President Donald Trump's tweet response to Twitter's fact-checks

President Donald Trump's tweet response to Twitter's fact-checks of some of his postings. Credit: Bloomberg / Andrew Harrer

Jack Coughlin, a member of the Suffolk County Conservative Party executive committee, criticizes Twitter for limiting President Donald Trump’s right of free speech [“Trump is right about Twitter limits,” Letters, June 9]. It seems that either he or I missed the point. As I understand it, Twitter has decided to post “fact checks” as addenda to Trump’s tweets. There is no conflicting opinion in this action. It is all about holding Trump responsible when he tweets lies to the American public, a practice he seems to follow with great frequency.

Stan Feinberg,

Wantagh

In the letter “Trump is right about Twitter limits,” the writer described how he admirably taught NYPD recruits that freedom of speech is not “unfettered,” such as creating a panic by falsely shouting “Fire!” in a crowded movie theater. He cautioned them against such irresponsible behavior but now seems to have a blind spot to the tweets by President Donald Trump that he defends what are essentially the behavior he warned the recruits against. According to The Washington Post, as of May 28, Trump had made 19,128 false or misleading claims while in office, as verified by fact-checking. An article from another source, online, indicates that as of early April, Trump has lied more than 23 times daily on average in 2020.

Fact-checking Trump’s baseless claims, misleading statements and outright lies, both oral and written, is not restricting his freedom of speech; it’s merely warning the unwary about the claims he makes and brings a level of accountability and, therefore, responsibility for his behavior that’s anathema to Trump.

Vincent A. Syrek,

Bellerose Terrace

The letters section should not be a forum for falsehoods. While Jack Coughlin [“Trump is right about Twitter limits,” June 9] seems to have correctly instructed his NYPD recruits that freedom of speech has its limits, he is completely off-base to suggest that somehow Twitter has First Amendment obligations to anyone, including the president.

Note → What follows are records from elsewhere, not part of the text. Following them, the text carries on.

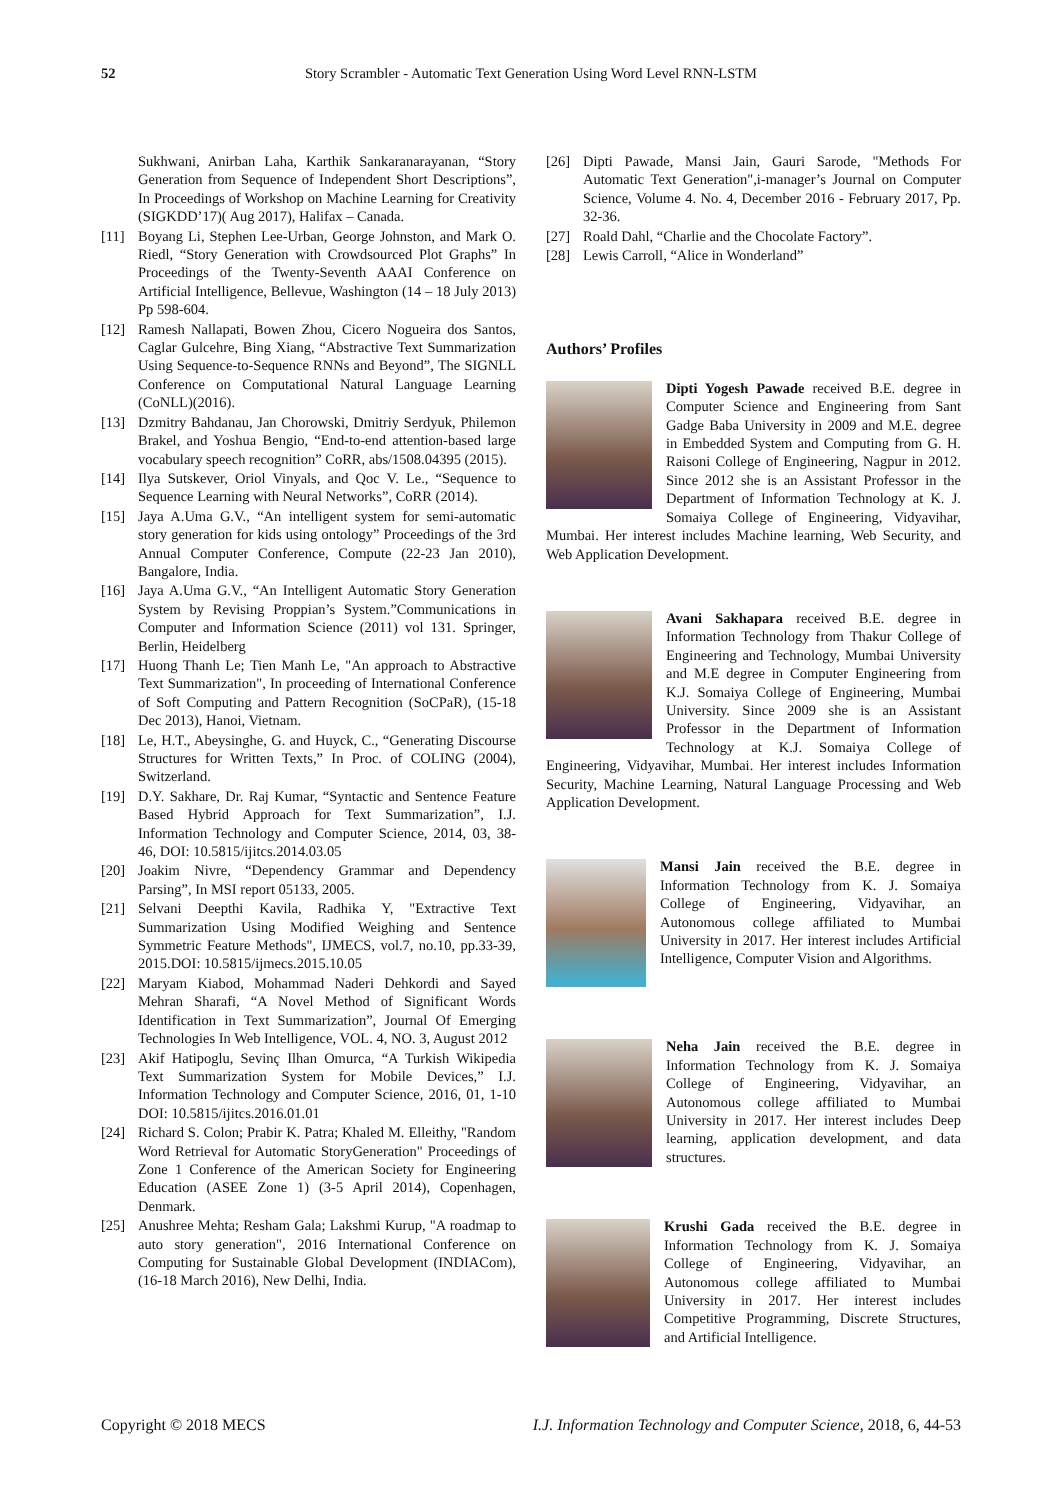52 Story Scrambler - Automatic Text Generation Using Word Level RNN-LSTM
Sukhwani, Anirban Laha, Karthik Sankaranarayanan, “Story Generation from Sequence of Independent Short Descriptions”, In Proceedings of Workshop on Machine Learning for Creativity (SIGKDD’17)( Aug 2017), Halifax – Canada.
[11] Boyang Li, Stephen Lee-Urban, George Johnston, and Mark O. Riedl, “Story Generation with Crowdsourced Plot Graphs” In Proceedings of the Twenty-Seventh AAAI Conference on Artificial Intelligence, Bellevue, Washington (14 – 18 July 2013) Pp 598-604.
[12] Ramesh Nallapati, Bowen Zhou, Cicero Nogueira dos Santos, Caglar Gulcehre, Bing Xiang, “Abstractive Text Summarization Using Sequence-to-Sequence RNNs and Beyond”, The SIGNLL Conference on Computational Natural Language Learning (CoNLL)(2016).
[13] Dzmitry Bahdanau, Jan Chorowski, Dmitriy Serdyuk, Philemon Brakel, and Yoshua Bengio, “End-to-end attention-based large vocabulary speech recognition” CoRR, abs/1508.04395 (2015).
[14] Ilya Sutskever, Oriol Vinyals, and Qoc V. Le., “Sequence to Sequence Learning with Neural Networks”, CoRR (2014).
[15] Jaya A.Uma G.V., “An intelligent system for semi-automatic story generation for kids using ontology” Proceedings of the 3rd Annual Computer Conference, Compute (22-23 Jan 2010), Bangalore, India.
[16] Jaya A.Uma G.V., “An Intelligent Automatic Story Generation System by Revising Proppian’s System.”Communications in Computer and Information Science (2011) vol 131. Springer, Berlin, Heidelberg
[17] Huong Thanh Le; Tien Manh Le, "An approach to Abstractive Text Summarization", In proceeding of International Conference of Soft Computing and Pattern Recognition (SoCPaR), (15-18 Dec 2013), Hanoi, Vietnam.
[18] Le, H.T., Abeysinghe, G. and Huyck, C., “Generating Discourse Structures for Written Texts,” In Proc. of COLING (2004), Switzerland.
[19] D.Y. Sakhare, Dr. Raj Kumar, “Syntactic and Sentence Feature Based Hybrid Approach for Text Summarization”, I.J. Information Technology and Computer Science, 2014, 03, 38-46, DOI: 10.5815/ijitcs.2014.03.05
[20] Joakim Nivre, “Dependency Grammar and Dependency Parsing”, In MSI report 05133, 2005.
[21] Selvani Deepthi Kavila, Radhika Y, "Extractive Text Summarization Using Modified Weighing and Sentence Symmetric Feature Methods", IJMECS, vol.7, no.10, pp.33-39, 2015.DOI: 10.5815/ijmecs.2015.10.05
[22] Maryam Kiabod, Mohammad Naderi Dehkordi and Sayed Mehran Sharafi, “A Novel Method of Significant Words Identification in Text Summarization”, Journal Of Emerging Technologies In Web Intelligence, VOL. 4, NO. 3, August 2012
[23] Akif Hatipoglu, Sevinç Ilhan Omurca, “A Turkish Wikipedia Text Summarization System for Mobile Devices,” I.J. Information Technology and Computer Science, 2016, 01, 1-10 DOI: 10.5815/ijitcs.2016.01.01
[24] Richard S. Colon; Prabir K. Patra; Khaled M. Elleithy, "Random Word Retrieval for Automatic StoryGeneration" Proceedings of Zone 1 Conference of the American Society for Engineering Education (ASEE Zone 1) (3-5 April 2014), Copenhagen, Denmark.
[25] Anushree Mehta; Resham Gala; Lakshmi Kurup, "A roadmap to auto story generation", 2016 International Conference on Computing for Sustainable Global Development (INDIACom), (16-18 March 2016), New Delhi, India.
[26] Dipti Pawade, Mansi Jain, Gauri Sarode, "Methods For Automatic Text Generation",i-manager’s Journal on Computer Science, Volume 4. No. 4, December 2016 - February 2017, Pp. 32-36.
[27] Roald Dahl, “Charlie and the Chocolate Factory”.
[28] Lewis Carroll, “Alice in Wonderland”
Authors’ Profiles
Dipti Yogesh Pawade received B.E. degree in Computer Science and Engineering from Sant Gadge Baba University in 2009 and M.E. degree in Embedded System and Computing from G. H. Raisoni College of Engineering, Nagpur in 2012. Since 2012 she is an Assistant Professor in the Department of Information Technology at K. J. Somaiya College of Engineering, Vidyavihar, Mumbai. Her interest includes Machine learning, Web Security, and Web Application Development.
Avani Sakhapara received B.E. degree in Information Technology from Thakur College of Engineering and Technology, Mumbai University and M.E degree in Computer Engineering from K.J. Somaiya College of Engineering, Mumbai University. Since 2009 she is an Assistant Professor in the Department of Information Technology at K.J. Somaiya College of Engineering, Vidyavihar, Mumbai. Her interest includes Information Security, Machine Learning, Natural Language Processing and Web Application Development.
Mansi Jain received the B.E. degree in Information Technology from K. J. Somaiya College of Engineering, Vidyavihar, an Autonomous college affiliated to Mumbai University in 2017. Her interest includes Artificial Intelligence, Computer Vision and Algorithms.
Neha Jain received the B.E. degree in Information Technology from K. J. Somaiya College of Engineering, Vidyavihar, an Autonomous college affiliated to Mumbai University in 2017. Her interest includes Deep learning, application development, and data structures.
Krushi Gada received the B.E. degree in Information Technology from K. J. Somaiya College of Engineering, Vidyavihar, an Autonomous college affiliated to Mumbai University in 2017. Her interest includes Competitive Programming, Discrete Structures, and Artificial Intelligence.
Copyright © 2018 MECS I.J. Information Technology and Computer Science, 2018, 6, 44-53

The First Amendment says that the government cannot limit free speech, except in certain specific situations. But Twitter is a private business. It is not the government. When President Donald Trump signed up with Twitter, he chose a private platform to express his views. Just like the rest of us, he agreed to Twitter’s terms of service.

If he doesn’t like the rules, he can stop tweeting and find a different way to express his beliefs. A private business, however, is not required to allow anyone to spread falsehoods using its platform.

Peter Brill,

Fort Salonga

What happens when unexpected happens

What many people in white America didn’t understand is how deeply blacks in America felt about violence toward black men and women. And what all of America didn’t foresee was how much of white America and of the world understood and were willing to commit to the simple call “Black Lives Matter.” A lot of souls have been provoked. So, in the blink of an eye and erupting from tragedy, there is more fight and hope than there has been in a long time.

For the last 3½ years, I haven’t been very proud of my country. For the last two months, that has changed. The unexpected is happening and I hope what started will remain vibrant for a long time. The civil rights crusaders no longer with us are all smiling down. And I’m smiling right back up.

Tedd Levy,

Woodbury

How best to address bad behavior

A cellphone video showed a callous police officer draining the life out of an African American. It was hard to watch or comprehend. The handcuffed man was no threat to the officers. So why? Abhorrent behavior. Why no one tried to stop it is disgusting. Then protests broke out across the country, peaceful at first. Then nightfall came and again, abhorrent behavior, this time by so-called protesters. So why? I cannot comprehend.

Then I heard CNN’s Chris Cuomo say, “Who says protests have to be peaceful?” This was egging on bad behavior. Abhorrent behavior must not result in more abhorrent behavior. Adults must step in with adult reasoning. Who believes these behaviors are not wrong? So why?

What I now see is too many politicians reacting to mob behavior with little adult reasoning. The number one reason for government is the safety and security of its citizens and their property. Many of those we have elected seem to have forgotten this. The issue in this country is bad behavior begetting more bad behavior. Until we resolve this issue and treat each other with respect, nothing can be solved.

Bob Bittner,

Cutchogue

Cuomo’s two sets of standards on display

Our governor should practice what he preaches, especially if he might be on the front page of Newsday [“’Monumental,’” Cover, June 13]. There is absolutely no excuse for him or anyone else in this picture to not wear a face mask. It always seems to be two sets of standards: no mask for him and no social distancing for protesters, yet he will chastise others for doing the same thing.